9Free cash flow is cash from operating activities minus capital expenditures. Due to high variability and difficulty in predicting items that impact cash from operating activities and capital expenditures, the company is not able to provide a reconciliation between projected free cash flow and the most comparable GAAP metric without unreasonable effort.

10  Net Debt to adjusted EBITDA ratios are non-GAAP financial measures that are frequently used by investors and credit rating agencies to provide relevant and useful information. Our Net Debt to Adjusted EBITDA ratio is calculated by dividing the Net Debt of $168.9 billion (Total Debt of $180.2 billion at March 31, 2021 less Cash and Cash Equivalents of $11.3 billion) by the sum of the most recent four quarters of Adjusted EBITDA of $53.9 billion ($14.1 billion for June 30, 2020; $13.3 billion for September 30, 2020; $12.9 billion for December 31, 2020; and $13.6 billion for March 31, 2021).

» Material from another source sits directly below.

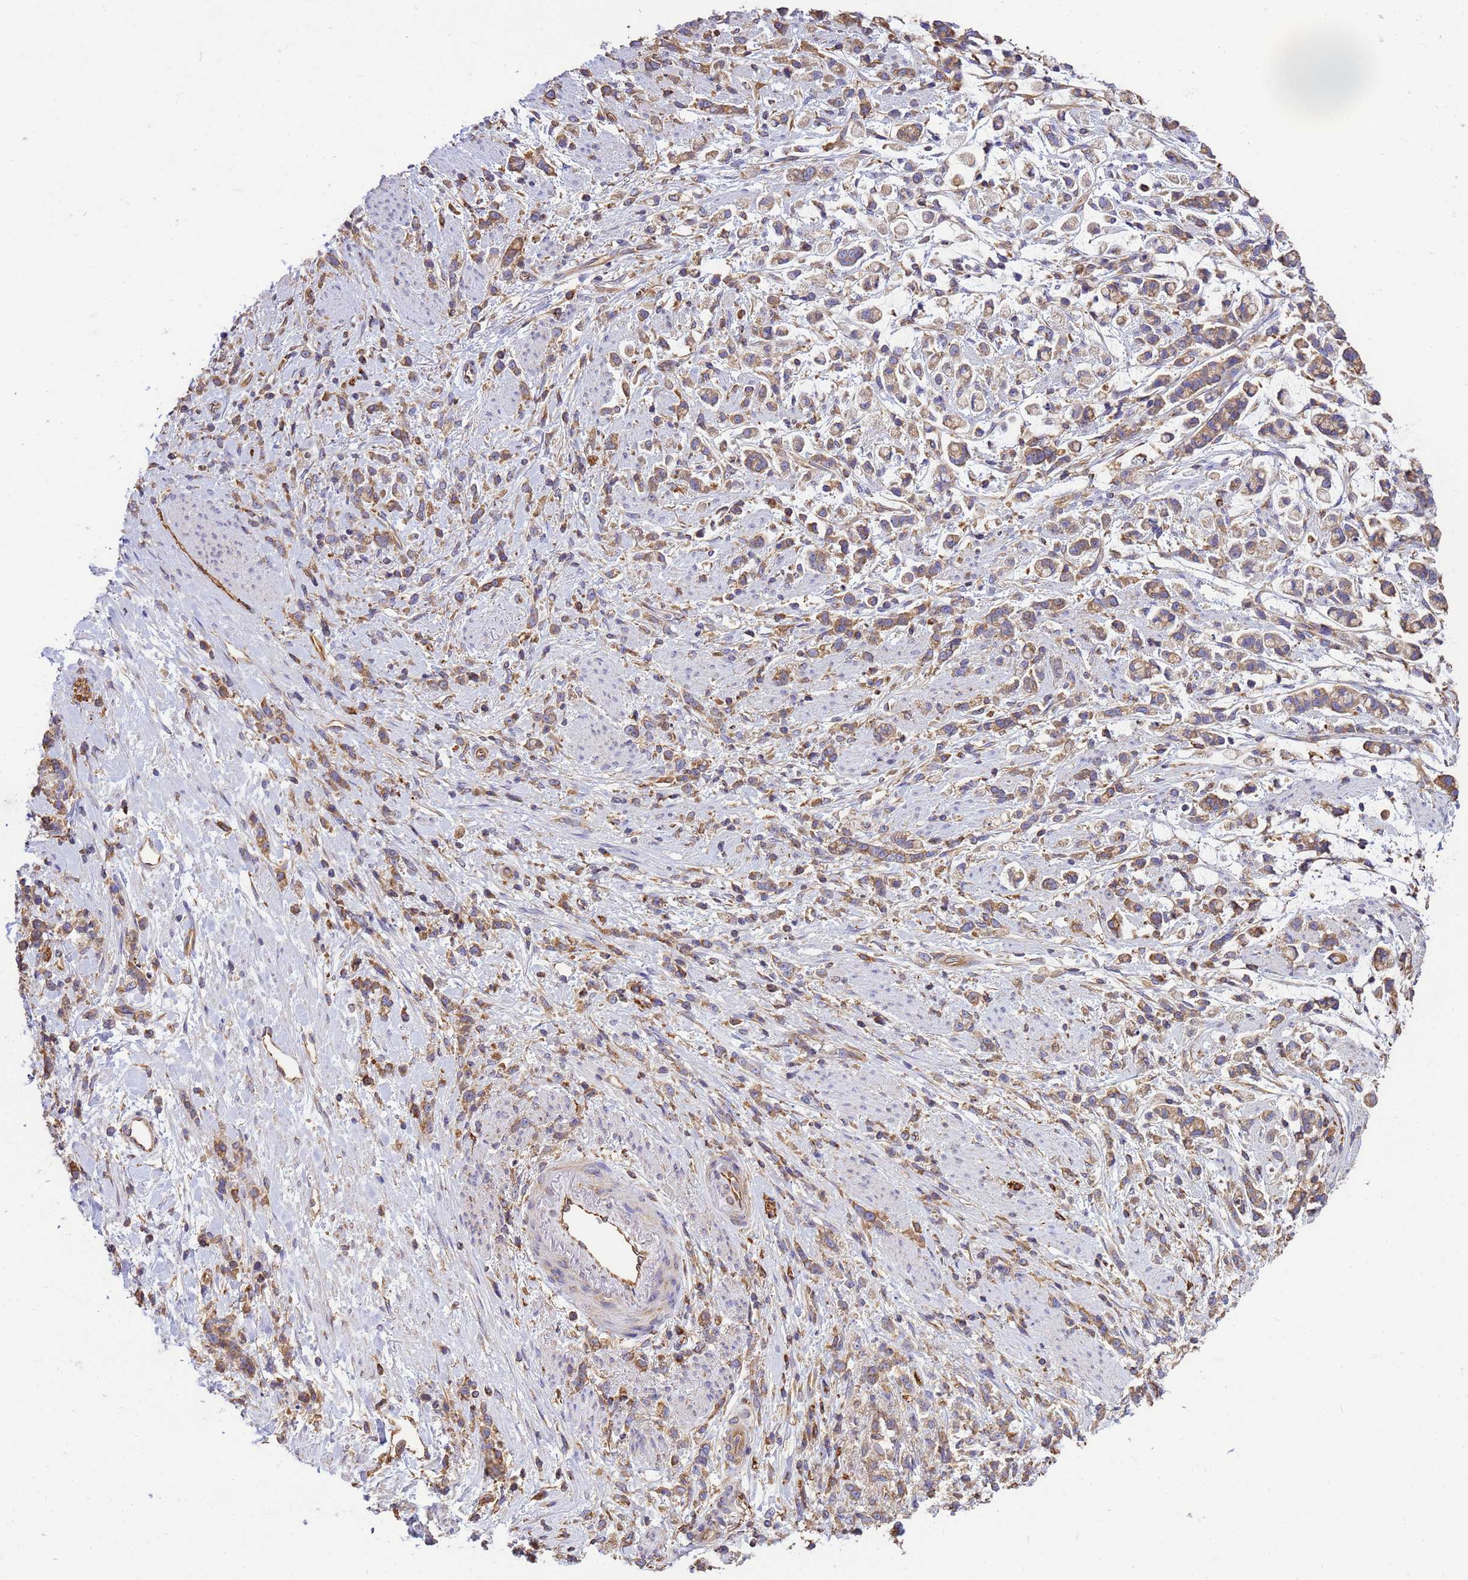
{"staining": {"intensity": "weak", "quantity": ">75%", "location": "cytoplasmic/membranous"}, "tissue": "stomach cancer", "cell_type": "Tumor cells", "image_type": "cancer", "snomed": [{"axis": "morphology", "description": "Adenocarcinoma, NOS"}, {"axis": "topography", "description": "Stomach"}], "caption": "Tumor cells reveal low levels of weak cytoplasmic/membranous staining in approximately >75% of cells in human stomach cancer.", "gene": "TUBB1", "patient": {"sex": "female", "age": 60}}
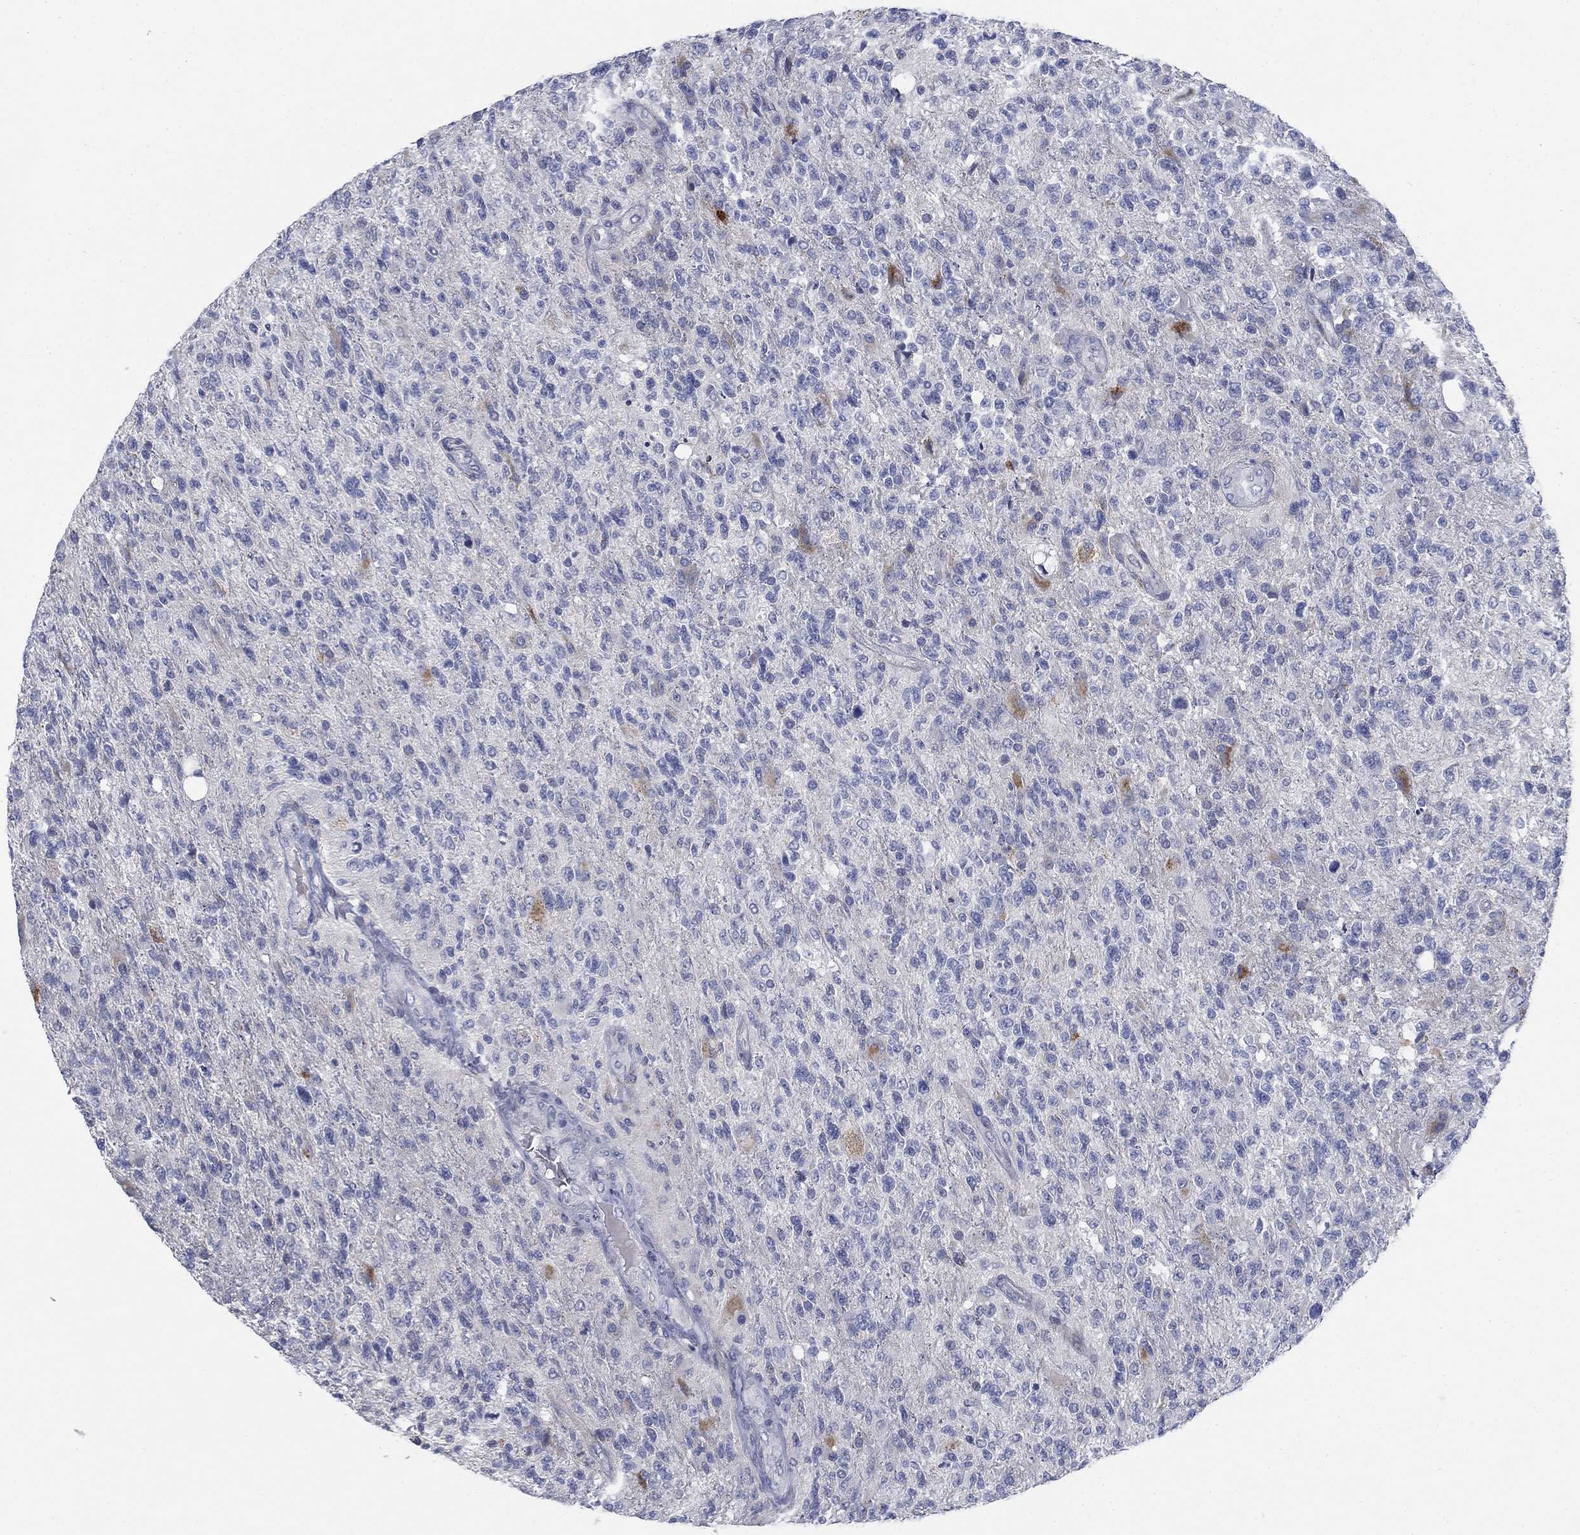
{"staining": {"intensity": "negative", "quantity": "none", "location": "none"}, "tissue": "glioma", "cell_type": "Tumor cells", "image_type": "cancer", "snomed": [{"axis": "morphology", "description": "Glioma, malignant, High grade"}, {"axis": "topography", "description": "Brain"}], "caption": "A high-resolution histopathology image shows IHC staining of glioma, which exhibits no significant expression in tumor cells. Nuclei are stained in blue.", "gene": "DNER", "patient": {"sex": "male", "age": 56}}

11  The more than 2.5 million U.S. business customer locations are included within the 9.0+ million U.S. business customer locations on or within 1,000 feet of our fiber.

12  The company expects adjustments to 2021 reported diluted EPS to include merger-related amortization in the range of $4.3 billion and other adjustments, a non-cash mark-to-market benefit plan gain/loss, and other items. The company expects the mark-to-market adjustment, which is driven by interest rates and investment returns that are not reasonably estimable at this time, to be a significant item. Our 2021 EPS depends on future levels of revenues and expenses which are not reasonably estimable at this time. Accordingly, we cannot provide a reconciliation between these projected non-GAAP metrics and the reported GAAP metrics without unreasonable effort.